I noticed on the website there were images of lenet being able to classify an
image with multiple digits on it. At least by looking at the code, it seems as
though the lenet demo only gives labels of 0-9. Is there a way to modify this
so an image with 2 digits may be classified?
Recognizing multiple characters requires two modifications:
1. you need to train lenet5 so that it can recognize characters even if they
are surrounded by other (possibly touching) characters. You also need to
train it so that it responds "none of the above" when its input window is not
centered on a character. This can be performed by artificially adding
"flanking" characters to every character shown during training and by adding
training samples with off-center characters and training the network to output
2. Once this network is trained, you can simply enlarge its input to cover
the multiple characters. The network will automatically resize its internal
layers and replicate its output layer. You will get one output vector for each
32x32 window on the input, shifted every 4 pixels. Then, you need to write
some code to interpret that sequence of outputs.
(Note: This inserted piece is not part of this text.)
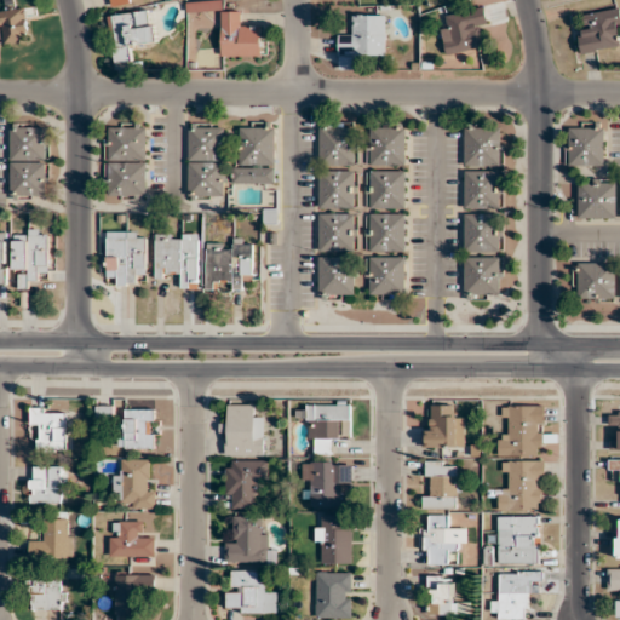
[(477,33),(488,30),(483,7),(448,15),(451,27),(441,28),(447,55),(481,47),(477,33)]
The process is explained in our 1998 paper "Gradient-Based learning applied to
document recognition" available at http://yann.lecun.com
profshadoko, is there a way to change the default behaviour of shifting every
4 pixels to, let's say, 2 pixels?
The shifting is determined by the product of the subsampling ratios of the
subsampling layers in the entire network.
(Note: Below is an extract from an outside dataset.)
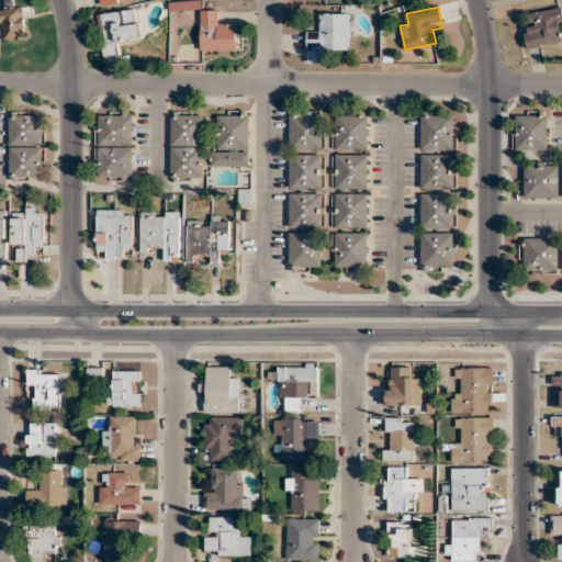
[(0,10),(0,23),(1,23),(3,40),(26,36),(22,8),(0,10)]
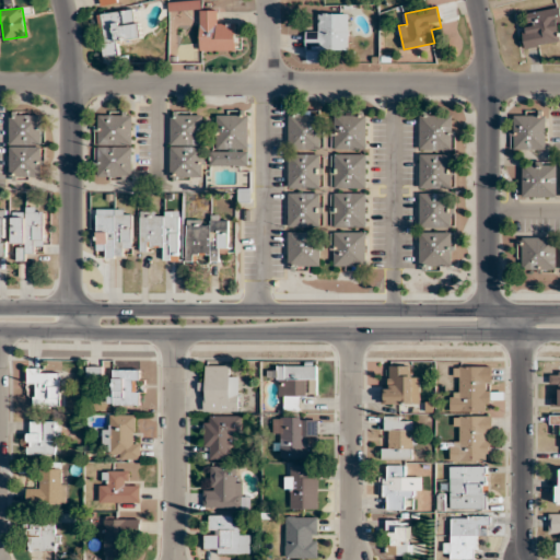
[(559,18),(559,8),(529,13),(532,25),(521,26),(525,48),(559,42),(559,18)]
LeNet5 has two subsampling layers with a ratio of 2 each, which makes a total
subsmapling ratio of 4 (one output vector every 4 input pixel). The change
that to 2, you may want to changes the subsampling ratio of the second
subsampling layer to 1.
A more efficient way would be to use another architecture instead of net-
cscscf, perhaps net-csccf or net-ccc.
To change shifting, you need to change lenet5 parameters (I used C++ version
of lenet) lenet5<t\_net>(prm, 32, 32, 5, 5, 2, 2, 5, 5, 2, 2, 120, 10); to
-> lenet5<t\_net>(prm, 32, 32, 5, 5, 1, 1, 5, 5, 2, 2, 120, 10); an after
that, shifting will be 2 pixels. But it's not good idea. Recognizing will be
twice slowly )))
This is not necessary to change shifting to 2, lenet have good recognizing
even if shifts is 6 pixels )))) (lenet5<t\_net>(prm, 32, 32, 5, 5, 3, 3,
5, 5, 2, 2, 120, 10);) May be it's not good way on architecture net-cscscf,
bu It's Work! )))))) and don't use CPU source on 100%